Description of the task — In the records that follow, find the line with "ADMINISTRADOR"; from there, retype every line exactly through the line with "カジュアルからきれいめまで幅広いスタイルに対応でき", which also belongs to the answer.

Content starts

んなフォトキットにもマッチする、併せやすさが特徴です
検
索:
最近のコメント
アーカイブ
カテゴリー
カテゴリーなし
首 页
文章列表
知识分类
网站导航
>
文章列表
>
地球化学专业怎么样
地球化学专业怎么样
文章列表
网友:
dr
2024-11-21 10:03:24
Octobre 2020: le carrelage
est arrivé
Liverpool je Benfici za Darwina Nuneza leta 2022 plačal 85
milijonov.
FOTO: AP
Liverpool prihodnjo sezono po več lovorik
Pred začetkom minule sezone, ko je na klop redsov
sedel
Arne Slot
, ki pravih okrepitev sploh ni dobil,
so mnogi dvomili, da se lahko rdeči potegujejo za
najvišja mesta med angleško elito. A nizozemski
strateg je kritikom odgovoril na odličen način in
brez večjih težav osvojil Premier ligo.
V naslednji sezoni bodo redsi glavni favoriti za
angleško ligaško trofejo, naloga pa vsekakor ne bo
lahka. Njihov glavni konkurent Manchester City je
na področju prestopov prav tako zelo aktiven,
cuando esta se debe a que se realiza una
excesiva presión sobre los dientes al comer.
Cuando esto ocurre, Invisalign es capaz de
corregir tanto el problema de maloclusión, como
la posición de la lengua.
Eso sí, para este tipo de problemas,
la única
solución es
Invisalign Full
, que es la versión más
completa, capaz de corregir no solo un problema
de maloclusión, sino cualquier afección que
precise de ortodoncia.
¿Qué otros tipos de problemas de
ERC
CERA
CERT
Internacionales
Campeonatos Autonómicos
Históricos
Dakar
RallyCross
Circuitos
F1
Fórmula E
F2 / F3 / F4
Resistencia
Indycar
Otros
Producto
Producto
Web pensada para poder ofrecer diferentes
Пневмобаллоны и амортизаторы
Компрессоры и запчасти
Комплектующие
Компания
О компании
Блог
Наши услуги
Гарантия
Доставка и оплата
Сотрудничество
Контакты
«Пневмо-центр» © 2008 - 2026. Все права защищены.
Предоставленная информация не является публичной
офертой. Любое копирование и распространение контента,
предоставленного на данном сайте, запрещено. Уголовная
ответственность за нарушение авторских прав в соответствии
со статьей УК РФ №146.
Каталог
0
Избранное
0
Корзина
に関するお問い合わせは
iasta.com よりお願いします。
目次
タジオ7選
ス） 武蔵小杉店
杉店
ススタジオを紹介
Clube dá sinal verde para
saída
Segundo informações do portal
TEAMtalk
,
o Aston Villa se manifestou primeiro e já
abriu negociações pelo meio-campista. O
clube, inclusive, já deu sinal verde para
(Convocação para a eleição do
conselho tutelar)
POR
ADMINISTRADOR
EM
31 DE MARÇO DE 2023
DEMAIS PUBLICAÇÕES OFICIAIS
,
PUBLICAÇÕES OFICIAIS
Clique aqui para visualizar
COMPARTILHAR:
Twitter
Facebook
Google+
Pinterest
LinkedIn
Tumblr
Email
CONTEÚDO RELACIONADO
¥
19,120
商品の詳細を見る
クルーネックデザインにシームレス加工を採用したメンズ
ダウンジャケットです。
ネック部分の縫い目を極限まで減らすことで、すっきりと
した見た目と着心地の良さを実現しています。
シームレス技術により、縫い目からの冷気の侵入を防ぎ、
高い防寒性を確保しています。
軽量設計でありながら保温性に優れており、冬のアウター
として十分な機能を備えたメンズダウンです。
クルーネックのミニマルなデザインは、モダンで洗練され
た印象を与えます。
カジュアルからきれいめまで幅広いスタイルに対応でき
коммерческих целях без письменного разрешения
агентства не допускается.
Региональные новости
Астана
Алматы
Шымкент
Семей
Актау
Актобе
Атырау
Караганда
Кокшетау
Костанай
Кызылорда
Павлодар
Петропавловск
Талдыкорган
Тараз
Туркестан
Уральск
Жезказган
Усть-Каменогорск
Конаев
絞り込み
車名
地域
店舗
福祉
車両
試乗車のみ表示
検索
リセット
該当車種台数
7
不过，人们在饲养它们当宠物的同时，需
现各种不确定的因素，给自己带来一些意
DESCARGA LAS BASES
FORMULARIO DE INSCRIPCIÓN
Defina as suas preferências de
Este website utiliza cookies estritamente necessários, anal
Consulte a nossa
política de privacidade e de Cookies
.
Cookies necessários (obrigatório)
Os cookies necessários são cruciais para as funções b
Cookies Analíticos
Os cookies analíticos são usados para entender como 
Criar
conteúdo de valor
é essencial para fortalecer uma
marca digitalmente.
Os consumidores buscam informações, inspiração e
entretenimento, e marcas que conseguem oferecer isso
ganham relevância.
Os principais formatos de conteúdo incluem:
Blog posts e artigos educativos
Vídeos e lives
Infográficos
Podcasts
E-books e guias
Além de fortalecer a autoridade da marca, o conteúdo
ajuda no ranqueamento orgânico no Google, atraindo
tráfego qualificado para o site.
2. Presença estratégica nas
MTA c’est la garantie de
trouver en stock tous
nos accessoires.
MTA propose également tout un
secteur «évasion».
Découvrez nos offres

Content ends

Task output —
ADMINISTRADOR
EM
31 DE MARÇO DE 2023
DEMAIS PUBLICAÇÕES OFICIAIS
,
PUBLICAÇÕES OFICIAIS
Clique aqui para visualizar
COMPARTILHAR:
Twitter
Facebook
Google+
Pinterest
LinkedIn
Tumblr
Email
CONTEÚDO RELACIONADO
¥
19,120
商品の詳細を見る
クルーネックデザインにシームレス加工を採用したメンズ
ダウンジャケットです。
ネック部分の縫い目を極限まで減らすことで、すっきりと
した見た目と着心地の良さを実現しています。
シームレス技術により、縫い目からの冷気の侵入を防ぎ、
高い防寒性を確保しています。
軽量設計でありながら保温性に優れており、冬のアウター
として十分な機能を備えたメンズダウンです。
クルーネックのミニマルなデザインは、モダンで洗練され
た印象を与えます。
カジュアルからきれいめまで幅広いスタイルに対応でき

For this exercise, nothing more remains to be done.